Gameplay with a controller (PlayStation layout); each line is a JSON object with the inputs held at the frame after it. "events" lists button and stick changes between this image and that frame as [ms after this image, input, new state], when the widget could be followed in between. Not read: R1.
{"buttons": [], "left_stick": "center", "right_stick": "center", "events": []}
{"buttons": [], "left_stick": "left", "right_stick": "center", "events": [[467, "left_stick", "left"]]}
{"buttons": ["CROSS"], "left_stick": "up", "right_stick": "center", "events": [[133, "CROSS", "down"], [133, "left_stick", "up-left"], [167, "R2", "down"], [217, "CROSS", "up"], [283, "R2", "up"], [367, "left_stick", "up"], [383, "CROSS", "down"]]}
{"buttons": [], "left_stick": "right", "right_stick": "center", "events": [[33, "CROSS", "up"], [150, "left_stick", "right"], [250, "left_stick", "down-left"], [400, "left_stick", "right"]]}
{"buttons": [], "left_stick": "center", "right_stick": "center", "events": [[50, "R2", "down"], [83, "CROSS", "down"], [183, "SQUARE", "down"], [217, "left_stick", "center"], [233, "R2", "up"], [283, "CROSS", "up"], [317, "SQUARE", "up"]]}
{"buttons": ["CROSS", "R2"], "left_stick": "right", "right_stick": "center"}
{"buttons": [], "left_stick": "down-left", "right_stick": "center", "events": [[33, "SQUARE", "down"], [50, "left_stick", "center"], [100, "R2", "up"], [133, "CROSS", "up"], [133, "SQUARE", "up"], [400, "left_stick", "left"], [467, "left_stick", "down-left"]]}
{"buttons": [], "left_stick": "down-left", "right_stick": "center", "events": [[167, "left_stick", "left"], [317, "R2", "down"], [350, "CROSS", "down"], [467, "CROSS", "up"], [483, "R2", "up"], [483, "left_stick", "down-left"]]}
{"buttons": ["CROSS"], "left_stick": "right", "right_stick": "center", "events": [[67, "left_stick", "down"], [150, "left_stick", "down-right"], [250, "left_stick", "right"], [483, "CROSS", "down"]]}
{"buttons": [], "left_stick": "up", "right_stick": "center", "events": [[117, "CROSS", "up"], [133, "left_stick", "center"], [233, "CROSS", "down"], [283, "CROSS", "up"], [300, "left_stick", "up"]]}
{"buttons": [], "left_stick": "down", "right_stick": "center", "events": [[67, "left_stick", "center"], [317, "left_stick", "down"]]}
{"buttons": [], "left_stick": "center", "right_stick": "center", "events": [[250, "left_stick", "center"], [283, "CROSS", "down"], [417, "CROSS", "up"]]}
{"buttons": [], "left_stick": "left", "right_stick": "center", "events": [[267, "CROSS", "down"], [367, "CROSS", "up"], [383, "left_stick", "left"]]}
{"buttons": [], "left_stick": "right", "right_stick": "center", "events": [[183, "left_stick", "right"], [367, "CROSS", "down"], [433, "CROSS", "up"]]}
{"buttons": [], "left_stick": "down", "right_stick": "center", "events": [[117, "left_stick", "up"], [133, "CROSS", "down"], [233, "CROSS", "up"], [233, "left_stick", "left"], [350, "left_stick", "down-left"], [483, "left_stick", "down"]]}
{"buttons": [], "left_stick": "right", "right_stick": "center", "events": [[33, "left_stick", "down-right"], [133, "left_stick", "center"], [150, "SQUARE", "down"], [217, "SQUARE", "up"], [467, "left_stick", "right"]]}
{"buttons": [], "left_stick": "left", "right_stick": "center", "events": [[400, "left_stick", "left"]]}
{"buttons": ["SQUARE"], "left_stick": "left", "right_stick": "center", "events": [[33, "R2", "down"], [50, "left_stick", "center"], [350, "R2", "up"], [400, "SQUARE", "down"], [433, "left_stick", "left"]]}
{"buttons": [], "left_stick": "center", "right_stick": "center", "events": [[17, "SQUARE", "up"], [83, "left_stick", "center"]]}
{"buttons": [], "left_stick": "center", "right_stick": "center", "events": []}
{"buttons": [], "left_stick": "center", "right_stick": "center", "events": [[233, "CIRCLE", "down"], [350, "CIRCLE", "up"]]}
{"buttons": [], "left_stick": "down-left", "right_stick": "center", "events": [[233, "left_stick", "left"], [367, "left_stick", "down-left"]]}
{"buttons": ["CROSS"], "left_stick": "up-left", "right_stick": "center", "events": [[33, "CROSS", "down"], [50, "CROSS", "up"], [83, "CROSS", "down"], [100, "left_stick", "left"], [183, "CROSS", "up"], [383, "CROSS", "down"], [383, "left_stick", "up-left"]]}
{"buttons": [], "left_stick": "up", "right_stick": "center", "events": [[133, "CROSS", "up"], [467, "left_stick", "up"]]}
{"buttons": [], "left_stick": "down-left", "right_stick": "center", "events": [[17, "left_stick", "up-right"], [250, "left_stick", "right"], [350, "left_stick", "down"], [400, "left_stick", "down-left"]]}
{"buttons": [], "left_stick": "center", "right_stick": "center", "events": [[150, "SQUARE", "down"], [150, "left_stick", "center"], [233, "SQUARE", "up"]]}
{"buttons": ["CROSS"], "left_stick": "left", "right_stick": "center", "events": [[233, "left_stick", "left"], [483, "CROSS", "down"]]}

# # # # # # #

=== Task to complete ===
Working from the material above, reproduce it in full and unchanged.

=== Solution for this exercise ===
Gameplay with a controller (PlayStation layout); each line is a JSON object with the inputs held at the frame after it. "events" lists button and stick changes between this image and that frame as [ms after this image, input, new state], when the widget could be followed in between. Not read: R1.
{"buttons": [], "left_stick": "center", "right_stick": "center", "events": []}
{"buttons": [], "left_stick": "left", "right_stick": "center", "events": [[467, "left_stick", "left"]]}
{"buttons": ["CROSS"], "left_stick": "up", "right_stick": "center", "events": [[133, "CROSS", "down"], [133, "left_stick", "up-left"], [167, "R2", "down"], [217, "CROSS", "up"], [283, "R2", "up"], [367, "left_stick", "up"], [383, "CROSS", "down"]]}
{"buttons": [], "left_stick": "right", "right_stick": "center", "events": [[33, "CROSS", "up"], [150, "left_stick", "right"], [250, "left_stick", "down-left"], [400, "left_stick", "right"]]}
{"buttons": [], "left_stick": "center", "right_stick": "center", "events": [[50, "R2", "down"], [83, "CROSS", "down"], [183, "SQUARE", "down"], [217, "left_stick", "center"], [233, "R2", "up"], [283, "CROSS", "up"], [317, "SQUARE", "up"]]}
{"buttons": ["CROSS", "R2"], "left_stick": "right", "right_stick": "center"}
{"buttons": [], "left_stick": "down-left", "right_stick": "center", "events": [[33, "SQUARE", "down"], [50, "left_stick", "center"], [100, "R2", "up"], [133, "CROSS", "up"], [133, "SQUARE", "up"], [400, "left_stick", "left"], [467, "left_stick", "down-left"]]}
{"buttons": [], "left_stick": "down-left", "right_stick": "center", "events": [[167, "left_stick", "left"], [317, "R2", "down"], [350, "CROSS", "down"], [467, "CROSS", "up"], [483, "R2", "up"], [483, "left_stick", "down-left"]]}
{"buttons": ["CROSS"], "left_stick": "right", "right_stick": "center", "events": [[67, "left_stick", "down"], [150, "left_stick", "down-right"], [250, "left_stick", "right"], [483, "CROSS", "down"]]}
{"buttons": [], "left_stick": "up", "right_stick": "center", "events": [[117, "CROSS", "up"], [133, "left_stick", "center"], [233, "CROSS", "down"], [283, "CROSS", "up"], [300, "left_stick", "up"]]}
{"buttons": [], "left_stick": "down", "right_stick": "center", "events": [[67, "left_stick", "center"], [317, "left_stick", "down"]]}
{"buttons": [], "left_stick": "center", "right_stick": "center", "events": [[250, "left_stick", "center"], [283, "CROSS", "down"], [417, "CROSS", "up"]]}
{"buttons": [], "left_stick": "left", "right_stick": "center", "events": [[267, "CROSS", "down"], [367, "CROSS", "up"], [383, "left_stick", "left"]]}
{"buttons": [], "left_stick": "right", "right_stick": "center", "events": [[183, "left_stick", "right"], [367, "CROSS", "down"], [433, "CROSS", "up"]]}
{"buttons": [], "left_stick": "down", "right_stick": "center", "events": [[117, "left_stick", "up"], [133, "CROSS", "down"], [233, "CROSS", "up"], [233, "left_stick", "left"], [350, "left_stick", "down-left"], [483, "left_stick", "down"]]}
{"buttons": [], "left_stick": "right", "right_stick": "center", "events": [[33, "left_stick", "down-right"], [133, "left_stick", "center"], [150, "SQUARE", "down"], [217, "SQUARE", "up"], [467, "left_stick", "right"]]}
{"buttons": [], "left_stick": "left", "right_stick": "center", "events": [[400, "left_stick", "left"]]}
{"buttons": ["SQUARE"], "left_stick": "left", "right_stick": "center", "events": [[33, "R2", "down"], [50, "left_stick", "center"], [350, "R2", "up"], [400, "SQUARE", "down"], [433, "left_stick", "left"]]}
{"buttons": [], "left_stick": "center", "right_stick": "center", "events": [[17, "SQUARE", "up"], [83, "left_stick", "center"]]}
{"buttons": [], "left_stick": "center", "right_stick": "center", "events": []}
{"buttons": [], "left_stick": "center", "right_stick": "center", "events": [[233, "CIRCLE", "down"], [350, "CIRCLE", "up"]]}
{"buttons": [], "left_stick": "down-left", "right_stick": "center", "events": [[233, "left_stick", "left"], [367, "left_stick", "down-left"]]}
{"buttons": ["CROSS"], "left_stick": "up-left", "right_stick": "center", "events": [[33, "CROSS", "down"], [50, "CROSS", "up"], [83, "CROSS", "down"], [100, "left_stick", "left"], [183, "CROSS", "up"], [383, "CROSS", "down"], [383, "left_stick", "up-left"]]}
{"buttons": [], "left_stick": "up", "right_stick": "center", "events": [[133, "CROSS", "up"], [467, "left_stick", "up"]]}
{"buttons": [], "left_stick": "down-left", "right_stick": "center", "events": [[17, "left_stick", "up-right"], [250, "left_stick", "right"], [350, "left_stick", "down"], [400, "left_stick", "down-left"]]}
{"buttons": [], "left_stick": "center", "right_stick": "center", "events": [[150, "SQUARE", "down"], [150, "left_stick", "center"], [233, "SQUARE", "up"]]}
{"buttons": ["CROSS"], "left_stick": "left", "right_stick": "center", "events": [[233, "left_stick", "left"], [483, "CROSS", "down"]]}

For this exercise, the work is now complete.